The sun may not shine, T in the Park may not have any decent acts, but one thing is for certain this summer in Scotland – in August the Fringe will come to Edinburgh. Every year the city fills up with performers of all varieties, and the thousands of people who pay to see them. I will be one of them – however, I will probably have a bit more trepidation than most.
Don’t get me wrong – I absolutely love the Fringe. I love its carnival atmosphere, and the buzz of noise and colour. I love exploring the beautiful city of Edinburgh. But unfortunately, there is one factor that prevents me from completely immersing myself in it, and that is my fear of audience participation.
I know it seems stupid. I don’t actually have that many fears. Heights don’t tend to faze me. If I see a spider in my room, I put it outside with no fuss. But the idea of being dragged from my seat and put on stage in front of a bemused audience makes me break out in a cold sweat.
This fear hasn’t stemmed from anything in particular. However, it has grown steadily worse as I have got older. As a child I used to perform on stage in a youth theatre group – I got a buzz from the adrenaline of a good show. But back then I knew what I was getting into. The fear of the unknown, of attention being focused on me unexpectedly, is what turns my stomach.
It is this fear that has stopped me from seeing my favourite comedians live on stage. I love watching comedy on television because you’re secure at home, protected by the barrier of the screen. By actually going to their shows, you risk being exposed to ridicule by the people you have paid to make you laugh.
A few months ago I plucked up the courage to see Adam Hills – not exactly the most biting of comedians, I know. But even then I watched with horror as he made members of the audience tell jokes on stage. I was relieved to be safe up in the circle, rather than in the stalls.
If an Adam Hills show takes me to my limit, you can imagine that it doesn’t take much to make me cringe. Much as I am enchanted by the magic of Derren Brown, seeing him in real life would be my worst nightmare. His shows, both on television and on the stage, are wholly based on audience participation. He ‘reads minds’ and anticipates how people react to certain situations, and then builds his performance around this.
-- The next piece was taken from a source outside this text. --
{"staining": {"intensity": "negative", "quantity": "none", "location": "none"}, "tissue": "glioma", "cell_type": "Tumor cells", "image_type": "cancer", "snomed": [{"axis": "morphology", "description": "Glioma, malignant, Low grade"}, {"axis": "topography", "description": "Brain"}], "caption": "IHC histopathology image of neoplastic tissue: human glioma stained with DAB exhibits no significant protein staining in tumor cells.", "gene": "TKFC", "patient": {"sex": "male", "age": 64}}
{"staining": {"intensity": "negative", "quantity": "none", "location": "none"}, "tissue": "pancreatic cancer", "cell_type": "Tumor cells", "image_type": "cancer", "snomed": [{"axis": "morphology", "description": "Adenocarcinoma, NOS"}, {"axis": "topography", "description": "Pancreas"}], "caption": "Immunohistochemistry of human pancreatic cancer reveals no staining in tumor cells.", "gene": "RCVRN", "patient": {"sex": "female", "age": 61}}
Something else I can’t cope with is Nina Conti’s ventriloquism act. At first glance ventriloquism seems like a safe bet – It’s just about the performer and their puppet, right? Not when it’s Nina Conti. She brings audience members on stage and straps a mechanical mouth over their face, making them ‘speak’ and controlling them like she would the puppet. I can’t even watch this when it’s on television – I can only picture myself being the unlucky soul with hundreds of people laughing at me.
A weird fear? Definitely. A bit pathetic? Probably. Loads of people love the chance to bathe in the limelight. But I have never been fully comfortable being the centre of attention. I’m shy at heart, and would rather be a spectator than a participant.
So what am I really afraid of? Humiliation, for sure. It’s very human to dislike being laughed at. When you perform on the stage, you are accepting that the worst might happen, and you might not pull it off. Audience members have no such understanding – they are unexpectedly thrown into a situation that they have to try and navigate without messing up.
When I go to the Fringe this year – like I do every year – I will attempt to relax and enjoy it, even with this fear constantly in the back of my mind. I just need to pick my shows wisely. Most of the time it is perfectly fine. But I know that whenever a performer scans the audience looking for a volunteer (or as I see it, victim) you just need to avoid eye contact and hope for the best. Either that, or buy a ticket for the middle of row Z.